Com relação às limitações dos recursos públicos para prover as cada vez mais extensas necessidades públicas e coletivas, após a implantação dos modelos de Estado intervencionista, com o passar do tempo e em grande parte dos países, verificou-se uma verdadeira degradação dos aparelhos públicos e Page 5 a completa impossibilidade de que o Poder público pudesse recompor este aparelhamento a partir de seus próprios recursos materiais8.

O Plano Diretor de Reforma do Estado, de novembro de 1995, define a crise do Estado: (1) como uma crise fiscal, caracterizada pela crescente perda do crédito por parte do Estado e pela poupança pública que se torna negativa; (2) o esgotamento da estratégia estatizante de intervenção do Estado, a qual se reveste de várias formas: o Estado do bem-estar social nos países desenvolvidos, a estratégia de substituição de importações no terceiro mundo, e o estatismo nos países comunistas; e (3) a superação da forma de administrar o Estado, isto é, a superação da administração pública burocrática.

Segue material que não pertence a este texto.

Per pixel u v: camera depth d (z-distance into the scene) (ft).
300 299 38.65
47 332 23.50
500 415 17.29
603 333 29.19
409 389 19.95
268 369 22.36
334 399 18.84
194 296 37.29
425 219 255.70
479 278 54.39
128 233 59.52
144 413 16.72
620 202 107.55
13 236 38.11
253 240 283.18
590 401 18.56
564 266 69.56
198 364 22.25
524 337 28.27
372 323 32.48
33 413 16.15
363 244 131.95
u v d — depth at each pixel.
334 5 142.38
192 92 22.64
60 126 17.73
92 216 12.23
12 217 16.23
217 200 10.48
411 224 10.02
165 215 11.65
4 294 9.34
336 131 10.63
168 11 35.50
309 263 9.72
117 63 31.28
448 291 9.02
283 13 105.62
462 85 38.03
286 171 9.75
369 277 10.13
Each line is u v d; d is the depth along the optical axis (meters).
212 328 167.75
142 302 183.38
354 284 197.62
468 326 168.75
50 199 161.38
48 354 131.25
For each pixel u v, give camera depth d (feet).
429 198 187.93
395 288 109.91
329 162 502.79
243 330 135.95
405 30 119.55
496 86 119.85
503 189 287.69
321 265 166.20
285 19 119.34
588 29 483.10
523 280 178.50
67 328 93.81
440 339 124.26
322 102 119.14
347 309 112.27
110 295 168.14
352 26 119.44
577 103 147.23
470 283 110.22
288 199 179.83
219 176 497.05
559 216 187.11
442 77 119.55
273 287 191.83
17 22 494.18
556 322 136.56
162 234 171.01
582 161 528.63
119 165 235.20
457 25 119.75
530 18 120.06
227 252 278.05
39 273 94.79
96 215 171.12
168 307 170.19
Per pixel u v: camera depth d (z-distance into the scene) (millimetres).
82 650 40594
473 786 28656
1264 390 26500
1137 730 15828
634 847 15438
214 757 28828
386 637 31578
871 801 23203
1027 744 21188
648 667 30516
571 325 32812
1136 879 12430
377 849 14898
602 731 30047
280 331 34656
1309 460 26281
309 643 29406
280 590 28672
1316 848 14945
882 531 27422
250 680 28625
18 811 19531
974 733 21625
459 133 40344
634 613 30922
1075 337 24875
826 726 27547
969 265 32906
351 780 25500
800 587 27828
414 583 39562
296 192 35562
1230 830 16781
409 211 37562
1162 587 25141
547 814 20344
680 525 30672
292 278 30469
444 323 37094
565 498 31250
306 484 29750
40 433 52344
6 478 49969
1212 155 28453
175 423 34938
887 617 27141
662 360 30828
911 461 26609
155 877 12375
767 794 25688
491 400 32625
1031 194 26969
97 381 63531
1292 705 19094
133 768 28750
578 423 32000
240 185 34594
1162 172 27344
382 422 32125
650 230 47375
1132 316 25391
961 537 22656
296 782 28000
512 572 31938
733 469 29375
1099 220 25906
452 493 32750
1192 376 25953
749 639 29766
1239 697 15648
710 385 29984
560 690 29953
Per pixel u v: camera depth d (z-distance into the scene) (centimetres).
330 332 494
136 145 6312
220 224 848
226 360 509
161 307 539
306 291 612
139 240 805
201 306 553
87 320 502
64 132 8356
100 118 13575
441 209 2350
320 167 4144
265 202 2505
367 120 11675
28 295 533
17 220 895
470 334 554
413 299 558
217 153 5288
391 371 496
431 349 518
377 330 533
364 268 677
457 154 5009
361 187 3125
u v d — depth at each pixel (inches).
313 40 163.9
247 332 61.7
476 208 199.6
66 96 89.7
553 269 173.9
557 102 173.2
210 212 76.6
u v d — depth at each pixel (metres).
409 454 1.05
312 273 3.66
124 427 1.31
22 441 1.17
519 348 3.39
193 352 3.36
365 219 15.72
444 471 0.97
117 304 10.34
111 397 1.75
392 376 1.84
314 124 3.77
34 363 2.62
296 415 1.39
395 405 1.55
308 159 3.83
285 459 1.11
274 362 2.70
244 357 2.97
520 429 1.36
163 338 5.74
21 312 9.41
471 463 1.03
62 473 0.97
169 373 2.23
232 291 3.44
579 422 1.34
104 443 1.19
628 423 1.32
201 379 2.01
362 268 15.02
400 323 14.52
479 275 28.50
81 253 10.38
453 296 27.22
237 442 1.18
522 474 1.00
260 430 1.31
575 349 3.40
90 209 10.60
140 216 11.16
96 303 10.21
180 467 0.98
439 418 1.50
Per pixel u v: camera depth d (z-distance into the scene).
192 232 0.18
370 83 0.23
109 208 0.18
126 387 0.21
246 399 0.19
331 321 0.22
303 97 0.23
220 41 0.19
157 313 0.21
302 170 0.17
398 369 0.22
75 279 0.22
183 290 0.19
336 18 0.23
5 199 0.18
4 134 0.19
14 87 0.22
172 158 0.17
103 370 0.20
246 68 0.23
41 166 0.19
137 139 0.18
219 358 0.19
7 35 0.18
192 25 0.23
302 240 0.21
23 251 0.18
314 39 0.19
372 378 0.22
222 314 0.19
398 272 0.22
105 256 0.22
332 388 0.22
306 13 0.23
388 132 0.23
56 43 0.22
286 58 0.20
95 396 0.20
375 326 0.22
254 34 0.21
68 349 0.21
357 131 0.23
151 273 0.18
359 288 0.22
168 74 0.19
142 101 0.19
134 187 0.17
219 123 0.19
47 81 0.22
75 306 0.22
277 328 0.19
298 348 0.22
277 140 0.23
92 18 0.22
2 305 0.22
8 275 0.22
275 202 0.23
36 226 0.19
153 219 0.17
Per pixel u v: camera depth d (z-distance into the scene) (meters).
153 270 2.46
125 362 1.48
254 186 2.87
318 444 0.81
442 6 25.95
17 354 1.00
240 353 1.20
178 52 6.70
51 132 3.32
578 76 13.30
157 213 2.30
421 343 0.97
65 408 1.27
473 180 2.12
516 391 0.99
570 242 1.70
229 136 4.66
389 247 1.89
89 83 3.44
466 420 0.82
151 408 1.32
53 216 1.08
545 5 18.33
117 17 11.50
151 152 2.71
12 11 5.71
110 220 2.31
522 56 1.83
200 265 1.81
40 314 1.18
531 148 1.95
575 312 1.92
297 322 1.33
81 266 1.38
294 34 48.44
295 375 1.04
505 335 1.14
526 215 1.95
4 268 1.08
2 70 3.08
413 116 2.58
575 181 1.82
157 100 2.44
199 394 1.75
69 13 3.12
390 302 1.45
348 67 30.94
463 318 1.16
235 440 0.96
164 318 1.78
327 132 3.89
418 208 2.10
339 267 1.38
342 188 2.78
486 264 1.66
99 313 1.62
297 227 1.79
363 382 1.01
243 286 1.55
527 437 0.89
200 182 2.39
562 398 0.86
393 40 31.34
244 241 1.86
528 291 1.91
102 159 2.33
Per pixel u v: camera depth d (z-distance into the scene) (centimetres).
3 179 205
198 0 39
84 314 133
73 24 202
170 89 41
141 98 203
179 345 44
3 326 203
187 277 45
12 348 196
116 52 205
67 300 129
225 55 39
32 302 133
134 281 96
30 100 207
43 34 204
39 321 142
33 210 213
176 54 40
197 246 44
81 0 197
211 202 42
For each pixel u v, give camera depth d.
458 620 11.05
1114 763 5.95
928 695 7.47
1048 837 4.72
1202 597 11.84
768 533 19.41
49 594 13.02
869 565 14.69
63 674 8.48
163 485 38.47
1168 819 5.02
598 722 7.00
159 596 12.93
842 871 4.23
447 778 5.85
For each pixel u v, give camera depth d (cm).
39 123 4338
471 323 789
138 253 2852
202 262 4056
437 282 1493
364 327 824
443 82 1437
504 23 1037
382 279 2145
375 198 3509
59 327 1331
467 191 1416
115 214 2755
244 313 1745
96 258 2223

No Brasil, conforme a observação de Belmiro Valverde Jobim Castor verificam-se diversas conseqüências decorrentes do modelo intervencionista, notadamente, o esgotamento do modelo de Estado condutor do processo econômico e social; a erosão da capacidade de prestação de serviços públicos, gerando seqüelas indesejáveis como clientelismo, corporativismo, populismo, e corrupção (1995, p. 147 e seg.).

Segue-se, demais disto, a extrema dependência econômico-financeira estatal em relação aos capitais privados, no tocante ao crescente endividamento interno e externo e à necessidade de promover a rolagem de tais dívidas. Paralelamente, verificou-se a impossibilidade de manter níveis também crescentes de investimentos nos órgãos da Administração direta, e principalmente, nas entidades que compõem a Administração indireta, as autarquias, as fundações instituídas e mantidas pelo poder público, as empresas públicas e as de economia mista, que se tornaram, na sua maioria, intensamente defasadas, sob o ponto de vista tecnológico e do modelo de gestão administrativa.

Este foi um dos...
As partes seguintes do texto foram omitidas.